The majority's opinion is short on constitutional exegesis (not unexpected since the Constitution does not speak to the issue of same-sex marriage), but long on invective. Kennedy, the court's Moralizer-in-Chief, impugns the motives of the lawmakers who passed DOMA and accuses them of being motivated by malice and hate.
Justice Antonin Scalia, in his dissenting opinion, sums up the accusations hurled by Kennedy and company: The lawmakers' purpose was "to disparage and injure" same-sex couples and the motive of DOMA was to "demean," to impose "inequality," to impose a "stigma," to deny people "equal dignity," to brand gay people as "unworthy," and to "humiliate[e] their children.
That's a lot of rhetorical venom spewed by a largely unaccountable, non-elected branch of government towards the elected representatives of the American people.
But when black-robed supremacists find themselves short of constitutional authority, it is perhaps understandable that they would resort to painting their opponents with the brush of bigotry, and as Justice Scalia points out, brand them as "hostis humanis generis, enemies of the human race."
Sadly, those of us who oppose the killing of innocent children in the womb and support traditional marriage have become accustomed to such tactics.
One can only assume that the court's majority would ascribe similar motives to Jesus of Nazareth, whose position on marriage appears not unlike that set forth in DOMA. Responding to a question from the Pharisees about the permissibility of divorce, Jesus reminded them of the Creator's intention that marriage was to be an enduring institution between a man and a woman:
"…[A]t the beginning of Creation, God made them male and female. For this reason a man will leave his father and mother and be united to his wife, and the two will become one flesh. So they are no longer two, but one flesh. Therefore, what God has joined together, let no one separate." (Mark 10:6-9 NIV. Internal quotes omitted)
Jesus' definition of marriage did not appear to contemplate a union of same-sex partners. So what would Justice Kennedy and his colleagues have to say about the motives of the savior of the world?
Would they brand him a "hater," this God who loved sinners so much that he became a man and laid down his life for them? Would they characterize him as malicious and bigoted? His words, after all, have informed the views of millions in the Western world who adhere to a view different from that of Justice Kennedy on this subject.
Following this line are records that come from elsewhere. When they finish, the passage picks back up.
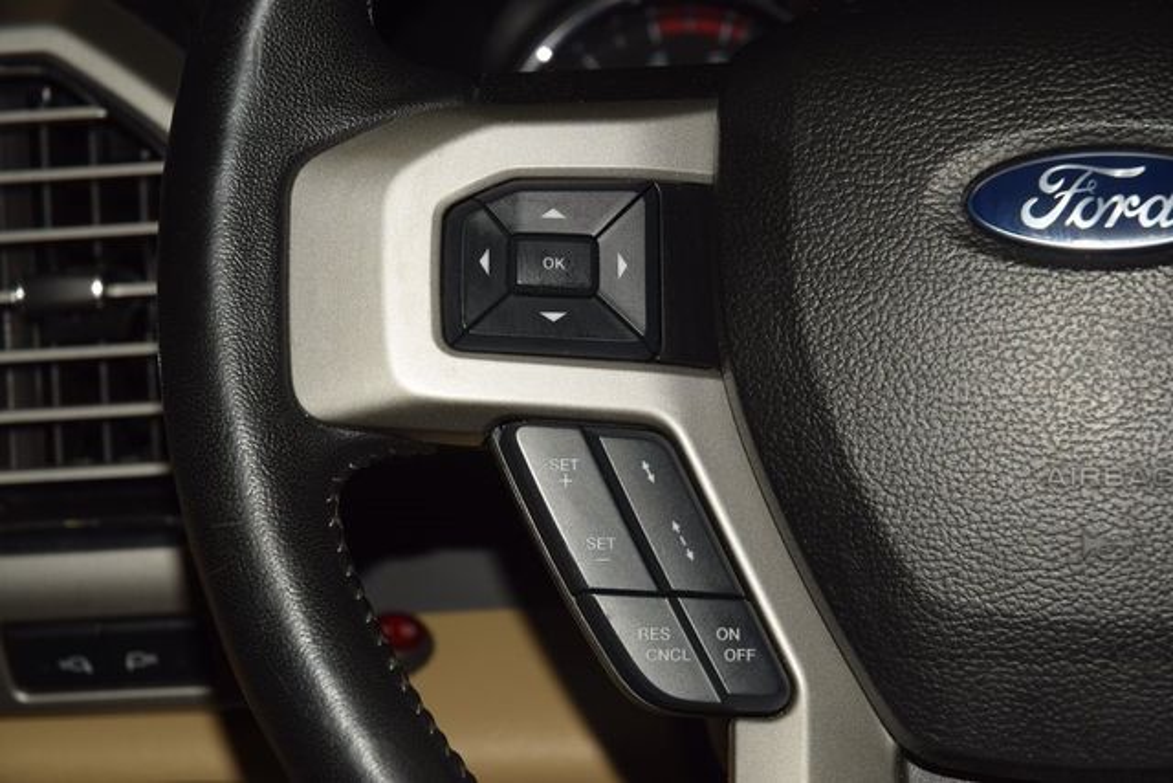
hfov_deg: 19.5
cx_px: 586
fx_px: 3422
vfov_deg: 13.0
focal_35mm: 105
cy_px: 392
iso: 100
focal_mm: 70
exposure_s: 1/125
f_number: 8
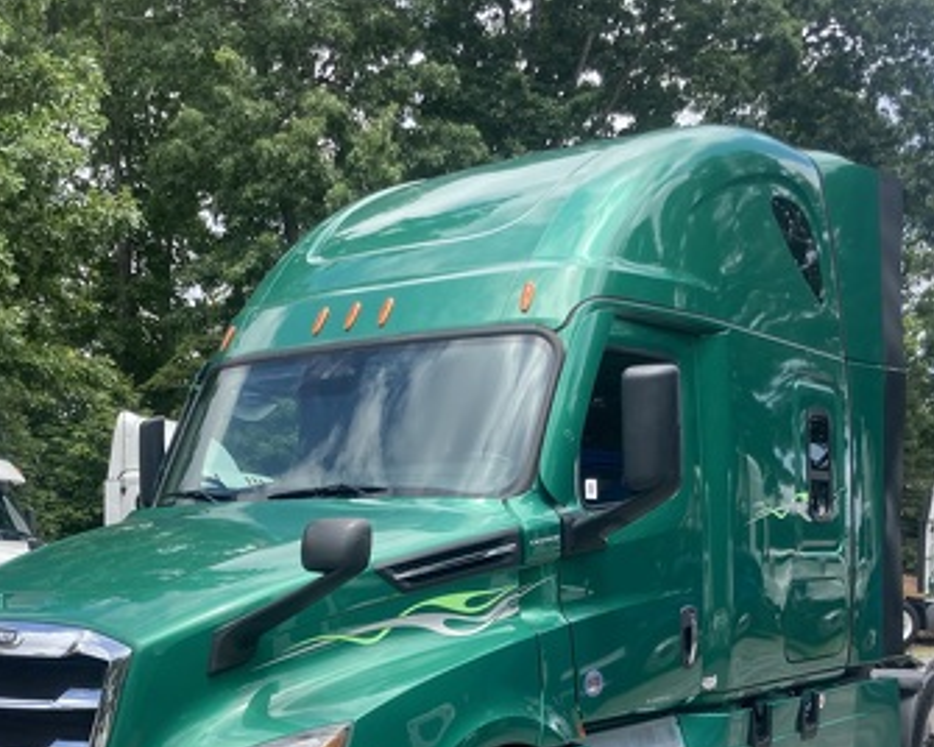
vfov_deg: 30.0
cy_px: 610
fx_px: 1354
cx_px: 457
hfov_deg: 38.0
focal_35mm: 49
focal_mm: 3.99
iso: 20
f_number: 1.8
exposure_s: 1/917
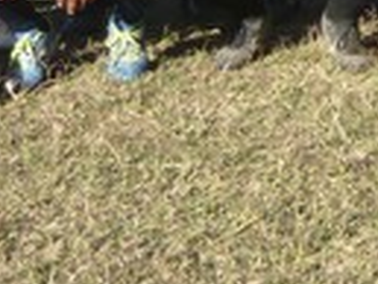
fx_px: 1793
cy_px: -258
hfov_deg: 11.5
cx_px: 592
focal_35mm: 164
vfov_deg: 8.6
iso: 100
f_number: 2.8
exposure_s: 1/800
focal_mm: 5.5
Please, Justice Kennedy – you who have lectured the country and the Congress on the superiority of your moral judgment in favor of same-sex marriage in contrast to the hateful view of those who oppose it – how would you judge the motives of the Supreme Judge of the Universe, the one who invented the institution of marriage and laid out its parameters? The American people anxiously await your decision.